## Exercise prompt
Look for the word "actually" in the material below. Copy each line that has it.

::::

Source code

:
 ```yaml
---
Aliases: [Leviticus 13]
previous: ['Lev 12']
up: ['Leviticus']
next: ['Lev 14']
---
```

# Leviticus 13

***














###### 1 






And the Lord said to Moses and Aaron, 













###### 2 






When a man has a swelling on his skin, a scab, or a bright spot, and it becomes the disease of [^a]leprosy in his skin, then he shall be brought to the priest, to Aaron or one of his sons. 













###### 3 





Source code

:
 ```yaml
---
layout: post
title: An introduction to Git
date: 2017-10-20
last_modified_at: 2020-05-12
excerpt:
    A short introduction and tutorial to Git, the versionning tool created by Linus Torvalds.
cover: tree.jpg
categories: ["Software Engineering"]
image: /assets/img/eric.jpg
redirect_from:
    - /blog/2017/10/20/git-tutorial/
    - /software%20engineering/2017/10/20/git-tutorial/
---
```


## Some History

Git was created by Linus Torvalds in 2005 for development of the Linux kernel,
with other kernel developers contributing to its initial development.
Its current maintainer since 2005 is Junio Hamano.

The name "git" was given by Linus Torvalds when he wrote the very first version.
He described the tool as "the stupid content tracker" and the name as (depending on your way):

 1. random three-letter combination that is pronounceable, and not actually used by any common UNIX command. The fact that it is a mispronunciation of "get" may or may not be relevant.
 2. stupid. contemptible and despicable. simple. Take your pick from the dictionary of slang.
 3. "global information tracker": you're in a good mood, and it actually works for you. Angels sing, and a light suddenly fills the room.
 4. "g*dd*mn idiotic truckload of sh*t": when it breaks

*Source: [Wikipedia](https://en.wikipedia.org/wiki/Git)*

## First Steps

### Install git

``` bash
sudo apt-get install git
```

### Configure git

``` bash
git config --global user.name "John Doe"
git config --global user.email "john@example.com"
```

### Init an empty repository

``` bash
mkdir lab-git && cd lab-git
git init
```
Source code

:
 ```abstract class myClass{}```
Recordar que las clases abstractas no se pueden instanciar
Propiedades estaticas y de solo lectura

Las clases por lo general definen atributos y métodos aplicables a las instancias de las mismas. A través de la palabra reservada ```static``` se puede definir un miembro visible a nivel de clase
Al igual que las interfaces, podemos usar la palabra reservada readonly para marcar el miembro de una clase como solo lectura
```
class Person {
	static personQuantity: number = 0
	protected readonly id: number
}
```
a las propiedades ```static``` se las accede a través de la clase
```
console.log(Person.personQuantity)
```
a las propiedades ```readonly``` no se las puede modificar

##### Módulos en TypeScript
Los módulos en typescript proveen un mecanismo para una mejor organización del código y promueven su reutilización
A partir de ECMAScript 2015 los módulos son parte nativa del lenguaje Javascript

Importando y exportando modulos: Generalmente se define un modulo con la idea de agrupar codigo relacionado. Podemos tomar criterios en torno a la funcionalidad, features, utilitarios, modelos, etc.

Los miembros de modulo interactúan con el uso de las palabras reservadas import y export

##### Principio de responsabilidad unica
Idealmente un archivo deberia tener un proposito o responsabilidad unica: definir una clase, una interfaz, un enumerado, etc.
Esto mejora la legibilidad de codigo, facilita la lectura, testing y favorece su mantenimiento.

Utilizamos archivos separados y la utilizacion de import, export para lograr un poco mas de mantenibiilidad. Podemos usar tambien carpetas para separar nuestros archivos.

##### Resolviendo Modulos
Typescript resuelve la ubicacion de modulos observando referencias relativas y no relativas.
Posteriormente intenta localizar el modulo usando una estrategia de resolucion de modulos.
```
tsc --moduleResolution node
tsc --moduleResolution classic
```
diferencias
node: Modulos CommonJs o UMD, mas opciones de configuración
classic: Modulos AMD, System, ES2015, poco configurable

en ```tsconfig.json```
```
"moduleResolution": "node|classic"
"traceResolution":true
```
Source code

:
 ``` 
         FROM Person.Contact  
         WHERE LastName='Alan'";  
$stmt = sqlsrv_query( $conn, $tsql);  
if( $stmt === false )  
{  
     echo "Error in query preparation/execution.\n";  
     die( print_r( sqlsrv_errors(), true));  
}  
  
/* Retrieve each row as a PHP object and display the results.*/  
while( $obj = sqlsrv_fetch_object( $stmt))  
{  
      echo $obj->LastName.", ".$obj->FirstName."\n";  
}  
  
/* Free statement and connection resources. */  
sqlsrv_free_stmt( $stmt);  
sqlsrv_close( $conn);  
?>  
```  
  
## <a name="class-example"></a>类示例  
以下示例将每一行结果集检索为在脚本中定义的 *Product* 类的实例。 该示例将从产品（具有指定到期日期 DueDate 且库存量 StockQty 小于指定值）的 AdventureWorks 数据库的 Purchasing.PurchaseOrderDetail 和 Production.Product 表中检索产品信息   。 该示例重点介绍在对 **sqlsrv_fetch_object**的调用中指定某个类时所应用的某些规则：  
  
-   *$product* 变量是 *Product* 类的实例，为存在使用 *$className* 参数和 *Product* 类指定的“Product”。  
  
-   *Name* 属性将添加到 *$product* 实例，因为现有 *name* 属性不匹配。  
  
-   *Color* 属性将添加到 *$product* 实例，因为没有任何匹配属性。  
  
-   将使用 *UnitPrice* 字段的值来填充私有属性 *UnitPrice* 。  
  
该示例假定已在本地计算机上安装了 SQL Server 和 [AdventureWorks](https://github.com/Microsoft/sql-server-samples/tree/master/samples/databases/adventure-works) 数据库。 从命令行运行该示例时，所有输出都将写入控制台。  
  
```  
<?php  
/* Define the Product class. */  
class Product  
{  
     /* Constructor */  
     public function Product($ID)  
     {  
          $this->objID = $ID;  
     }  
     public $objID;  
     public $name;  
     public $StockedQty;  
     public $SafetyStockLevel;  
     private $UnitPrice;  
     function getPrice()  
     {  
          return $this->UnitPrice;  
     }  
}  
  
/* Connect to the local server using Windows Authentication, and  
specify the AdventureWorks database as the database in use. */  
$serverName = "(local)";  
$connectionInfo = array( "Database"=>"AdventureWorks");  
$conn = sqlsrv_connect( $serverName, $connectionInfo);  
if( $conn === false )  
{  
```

::::

## Written solution
 1. random three-letter combination that is pronounceable, and not actually used by any common UNIX command. The fact that it is a mispronunciation of "get" may or may not be relevant.
 3. "global information tracker": you're in a good mood, and it actually works for you. Angels sing, and a light suddenly fills the room.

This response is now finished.